> **SELECTED EXCERPT**:
Principles of Sampling - ORIG

We have pre-prepared a sample design for you and created an Excel tool that will help you determine the sample size you need, which facilities/sites you should collect data from, and how many beneficiaries to interview at each of those facilities/sites. There is a short ‘how-to’ guide to using the tool included in the toolkit.

Random selection of beneficiaries is essential to getting a good dataset. This means you cannot simply choose beneficiaries who are in easy and convenient places or who are from the best facilities/sites. Every beneficiary of the facility/site should have an equal chance of being chosen (except in the case of over-sampling for a specific sub-group, although this is generally not recommended).

To get the perfect dataset, you would interview every single beneficiary in your program. This is too expensive and time-consuming, so instead we interview a sample of beneficiaries. The downside of sampling is that it reduces accuracy. Determining the sample that you need to use will be a matter of balancing feasibility and affordability against accuracy.

To make things simpler, we have provided a minimum sample size that will provide you with an acceptable level of precision below. If you can make the sample bigger than the minimum, that will help increase precision. Please note that any size less than the minimum will result in an imprecise and inaccurate outcome.

What is precision in sampling?

If you were to interview every single beneficiary your dataset would be completely precise. If you calculated the percentage of beneficiaries who are in the bottom two wealth quintiles from that dataset, the result would be the ‘true’ percentage of the beneficiary population in the bottom two quintiles. Given that the sample population is different than the whole beneficiary population, the results from the sample will also be different than the true percentage. Increasing the sample size helps correct for this.

> **DATASET ENTRIES**:
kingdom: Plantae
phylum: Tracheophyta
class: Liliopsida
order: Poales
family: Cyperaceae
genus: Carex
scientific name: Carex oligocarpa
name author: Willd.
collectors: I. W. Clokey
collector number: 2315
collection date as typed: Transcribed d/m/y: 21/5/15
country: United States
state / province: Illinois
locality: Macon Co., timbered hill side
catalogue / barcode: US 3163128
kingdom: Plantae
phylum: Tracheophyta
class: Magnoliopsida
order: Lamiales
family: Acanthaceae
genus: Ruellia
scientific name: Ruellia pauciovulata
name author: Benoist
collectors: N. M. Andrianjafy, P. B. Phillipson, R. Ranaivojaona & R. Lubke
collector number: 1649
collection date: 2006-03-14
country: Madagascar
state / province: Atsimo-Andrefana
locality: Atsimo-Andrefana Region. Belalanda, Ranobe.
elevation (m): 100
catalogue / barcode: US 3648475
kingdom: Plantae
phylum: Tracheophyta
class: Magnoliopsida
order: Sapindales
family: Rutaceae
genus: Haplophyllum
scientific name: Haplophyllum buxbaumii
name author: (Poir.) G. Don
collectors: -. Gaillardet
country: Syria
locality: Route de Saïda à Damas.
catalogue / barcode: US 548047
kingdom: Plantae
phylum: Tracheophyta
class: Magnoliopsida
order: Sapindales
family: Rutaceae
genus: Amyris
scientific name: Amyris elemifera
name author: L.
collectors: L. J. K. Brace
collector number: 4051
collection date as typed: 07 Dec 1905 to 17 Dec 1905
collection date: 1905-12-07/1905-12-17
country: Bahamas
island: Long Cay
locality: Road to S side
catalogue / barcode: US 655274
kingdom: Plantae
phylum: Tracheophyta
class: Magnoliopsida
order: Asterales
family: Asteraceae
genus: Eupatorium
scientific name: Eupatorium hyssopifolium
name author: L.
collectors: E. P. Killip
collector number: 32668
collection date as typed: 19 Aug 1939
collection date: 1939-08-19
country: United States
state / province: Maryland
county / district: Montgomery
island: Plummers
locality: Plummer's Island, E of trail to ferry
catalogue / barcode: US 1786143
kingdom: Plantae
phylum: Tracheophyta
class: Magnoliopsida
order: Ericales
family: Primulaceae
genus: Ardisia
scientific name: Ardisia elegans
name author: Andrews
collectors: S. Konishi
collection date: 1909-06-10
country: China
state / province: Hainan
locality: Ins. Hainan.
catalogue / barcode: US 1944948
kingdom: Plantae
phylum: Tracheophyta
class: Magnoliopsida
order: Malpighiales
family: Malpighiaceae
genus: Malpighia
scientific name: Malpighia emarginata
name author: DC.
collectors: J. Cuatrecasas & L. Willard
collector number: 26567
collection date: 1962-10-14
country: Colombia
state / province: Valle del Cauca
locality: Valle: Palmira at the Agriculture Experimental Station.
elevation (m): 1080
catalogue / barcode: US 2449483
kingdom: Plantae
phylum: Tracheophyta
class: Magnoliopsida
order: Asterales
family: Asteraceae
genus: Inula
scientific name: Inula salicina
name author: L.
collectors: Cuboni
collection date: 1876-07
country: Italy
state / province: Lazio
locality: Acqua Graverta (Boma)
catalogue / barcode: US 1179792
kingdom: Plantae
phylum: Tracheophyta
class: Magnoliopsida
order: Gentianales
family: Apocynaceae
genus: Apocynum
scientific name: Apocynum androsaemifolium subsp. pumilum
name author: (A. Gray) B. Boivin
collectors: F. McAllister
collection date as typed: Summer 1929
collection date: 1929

> **OBJECTIVES**:
1. In the sampling principles text, what is the downside of sampling?
2. Continue the sampling principles text from its final sentence, keeping to the subject of precision in sampling.

> **ANSWERS PER TASK**:
1. It reduces accuracy.

2.
You can think of the ‘true’ beneficiary population percentage as being within a range around the sample percentage. If your sample is 100 respondents, the range will be around +/- 10%. For example, if 55% of your sample is in the bottom two national quintiles and your sample is 100 respondents, then the ‘true ’ figure will probably be between 45% and 65%. If the sample is 1000 respondents, the range will be around +/- 5%. If your sample has 1000 respondents and 55% of the sample was in the bottom two quintiles, you could be confident that true percentage would be between 50% and 60%. The bigger your sample, the more precise it is, the smaller the range.

The most critical factor in determining the sample size is how large a range you are willing to accept. Note that the minimum sample sizes given in on this website will give you a range of about +/- 10%. If you would like a smaller range, so you can be more confident in your results, you’ll have to increase the sample size.

The ‘range’ is often referred to as the ‘95% confidence interval’, because you can be 95% sure that the true percentage is within that range.

Summary

WE KNOW: Percentage from the sample
WE WANT: Percentage from the population
A sample gives you a range within which the population percentage probably falls (the range is called a 95% confidence interval)